CBOE Volatility Index two types of CBOE-issued SPX options. One expires on the third Friday of each month, the other – on each Friday of each month. The data behind each option contributes to the indicator results, but the formula itself is incredibly complicated.
It consists of parameters like time to expiration, strike prices, intervals between them, and even interest rate. Suffice it to say, the creators of this indicator made it into a single automated index so that you wouldn’t have to gather all this data and conduct the calculation by yourself.
VIX measures volatility, that’s true. However, the volatility it measures is based off another index – S&P 500 Index, a very well-known indicator that provides investors with the thorough insight on the performance of 500 top companies. VIX stock index measures the volatility risks behind the performance of high-tier stock.
The index calculates if the relative performance of these companies drops low enough to expose the possible systematic risk across the market, basically speaking. Let’s figure out what that means.
What does VIX represent?
If VIX graph keeps rising, it means that the performance of the top 500 companies that submitted the data for calculation starts falling.

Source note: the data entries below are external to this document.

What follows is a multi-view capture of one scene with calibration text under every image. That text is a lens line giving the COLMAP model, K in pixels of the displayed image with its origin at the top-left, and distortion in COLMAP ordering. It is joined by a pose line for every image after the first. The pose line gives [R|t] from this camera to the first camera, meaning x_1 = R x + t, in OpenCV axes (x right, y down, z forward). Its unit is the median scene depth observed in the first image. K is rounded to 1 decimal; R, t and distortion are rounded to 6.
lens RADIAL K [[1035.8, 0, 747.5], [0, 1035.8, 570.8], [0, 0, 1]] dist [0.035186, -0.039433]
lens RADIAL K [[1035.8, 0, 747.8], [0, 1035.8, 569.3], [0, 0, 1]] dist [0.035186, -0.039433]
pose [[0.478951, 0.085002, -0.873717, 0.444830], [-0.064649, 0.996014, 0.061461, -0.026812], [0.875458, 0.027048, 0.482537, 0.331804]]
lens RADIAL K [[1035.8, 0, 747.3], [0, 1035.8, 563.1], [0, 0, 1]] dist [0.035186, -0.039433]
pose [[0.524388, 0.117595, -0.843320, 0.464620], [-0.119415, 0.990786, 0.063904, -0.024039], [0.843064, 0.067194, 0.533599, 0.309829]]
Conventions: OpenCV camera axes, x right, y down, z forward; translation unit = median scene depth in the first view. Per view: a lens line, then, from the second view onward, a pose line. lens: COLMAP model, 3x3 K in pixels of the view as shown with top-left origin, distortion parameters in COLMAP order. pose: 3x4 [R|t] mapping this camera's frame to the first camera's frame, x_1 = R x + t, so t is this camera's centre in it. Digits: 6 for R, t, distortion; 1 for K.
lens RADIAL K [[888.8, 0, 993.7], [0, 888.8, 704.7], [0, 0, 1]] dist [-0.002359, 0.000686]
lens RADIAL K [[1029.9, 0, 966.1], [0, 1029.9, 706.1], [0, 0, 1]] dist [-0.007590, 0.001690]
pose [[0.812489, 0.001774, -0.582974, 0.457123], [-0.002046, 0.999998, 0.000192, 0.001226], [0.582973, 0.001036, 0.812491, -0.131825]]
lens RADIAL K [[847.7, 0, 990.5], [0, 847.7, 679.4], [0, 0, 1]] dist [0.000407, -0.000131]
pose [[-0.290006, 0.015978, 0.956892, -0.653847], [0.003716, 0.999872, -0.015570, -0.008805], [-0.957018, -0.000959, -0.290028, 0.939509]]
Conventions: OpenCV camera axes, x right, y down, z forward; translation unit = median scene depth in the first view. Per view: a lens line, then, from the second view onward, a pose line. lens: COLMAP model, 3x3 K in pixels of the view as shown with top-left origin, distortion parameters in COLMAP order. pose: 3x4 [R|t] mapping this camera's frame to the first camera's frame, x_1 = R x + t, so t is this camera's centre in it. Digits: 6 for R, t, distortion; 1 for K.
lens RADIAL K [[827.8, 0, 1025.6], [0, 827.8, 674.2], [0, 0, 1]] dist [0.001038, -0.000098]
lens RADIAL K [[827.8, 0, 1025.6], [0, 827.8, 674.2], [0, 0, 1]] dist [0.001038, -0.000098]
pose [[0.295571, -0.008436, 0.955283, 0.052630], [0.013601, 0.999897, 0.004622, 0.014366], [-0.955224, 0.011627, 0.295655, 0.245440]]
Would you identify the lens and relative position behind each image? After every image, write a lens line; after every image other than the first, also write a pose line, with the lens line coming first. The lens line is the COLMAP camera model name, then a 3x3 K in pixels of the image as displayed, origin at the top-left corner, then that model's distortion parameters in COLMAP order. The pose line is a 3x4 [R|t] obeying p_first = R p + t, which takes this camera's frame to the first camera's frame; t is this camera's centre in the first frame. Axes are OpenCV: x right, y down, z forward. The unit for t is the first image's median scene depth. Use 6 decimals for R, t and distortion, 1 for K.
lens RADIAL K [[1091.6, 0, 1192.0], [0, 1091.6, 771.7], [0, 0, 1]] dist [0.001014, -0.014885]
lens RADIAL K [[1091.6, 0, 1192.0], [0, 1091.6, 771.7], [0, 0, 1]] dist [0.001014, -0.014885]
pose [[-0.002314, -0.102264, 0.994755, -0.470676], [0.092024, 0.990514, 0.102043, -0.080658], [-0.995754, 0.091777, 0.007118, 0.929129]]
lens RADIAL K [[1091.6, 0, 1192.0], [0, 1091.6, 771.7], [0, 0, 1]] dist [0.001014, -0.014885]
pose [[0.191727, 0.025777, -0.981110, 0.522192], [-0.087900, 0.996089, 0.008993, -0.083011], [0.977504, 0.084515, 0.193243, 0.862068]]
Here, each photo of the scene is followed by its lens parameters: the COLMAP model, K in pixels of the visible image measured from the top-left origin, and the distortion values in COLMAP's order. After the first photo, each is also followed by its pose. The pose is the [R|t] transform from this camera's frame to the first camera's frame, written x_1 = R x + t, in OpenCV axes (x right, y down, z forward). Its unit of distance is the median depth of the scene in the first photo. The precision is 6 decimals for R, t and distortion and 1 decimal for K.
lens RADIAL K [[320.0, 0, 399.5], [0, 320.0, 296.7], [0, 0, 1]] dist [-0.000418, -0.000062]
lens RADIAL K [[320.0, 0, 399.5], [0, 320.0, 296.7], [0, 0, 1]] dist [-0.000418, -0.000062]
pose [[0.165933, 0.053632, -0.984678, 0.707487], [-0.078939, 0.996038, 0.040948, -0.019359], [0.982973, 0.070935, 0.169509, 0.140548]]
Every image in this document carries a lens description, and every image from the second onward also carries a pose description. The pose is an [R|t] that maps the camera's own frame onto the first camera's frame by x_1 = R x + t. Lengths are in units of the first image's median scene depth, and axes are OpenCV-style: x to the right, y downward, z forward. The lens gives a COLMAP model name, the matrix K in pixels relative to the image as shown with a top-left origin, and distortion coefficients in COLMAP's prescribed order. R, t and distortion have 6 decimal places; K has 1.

The logic behind this statement is simple: if all (or large part of) top investors start losing money, then something financially detrimental happened to all of them.
It means that something caused systematic market risk, and the top companies are only the first in line of crisis. Now, systematic market risk is tightly associated with volatility. Strictly speaking, volatility represents the amount of market risk, and systematic market risk is the worse of the two sorts.
As opposed to the unsystematic risk, systematic risk affects the entirety of investment market, or the significant portion of it. The larger market risk is, the riskier it is to invest into the market. Volatility can increase within the bounds of one exchange, industry or company, in this instance the associated risks are unsystematic and likely won’t affect the neighbors.
But the systematic risk will affect the neighbors. That’s why, even though you may not have invested in any capacity into any of these top companies, you will still suffer the effects of volatility.
How to read VIX?
VIX index investing helps you be aware of the coming difficulties. If you see at the data from the past, you may see that VIX usually drops when the S&P 500 index rises, and vice versa. Incidentally, you can use S&P 500 as a marker for market risks. These two indexes aren’t correlating. The share values won’t get higher if the VIX said volatility dropped. If the volatility drops, VIX drops as well – that’s how it works.
The ‘stress boundary’ of VIX is 20 points. If the graph drops below that, then the volatility rates are tame and there are no investment risks outside of those that already exist.
The average day-to-day levels are between 20 and 30. This is considered the healthy amount of risk. But if the graph rises above 30, then the risks start mounting, investment fear increases and prices start acting sporadically – both because of fear and the oncoming volatility wave.
Therefore, if the VIX levels climb above 30, you should consider making precautions. For instance, attempt a hedging maneuver – buy an additional put option for a designated price to save a portion of your assets from being crushed by instability. Additionally, you could consider diversifying your portfolio.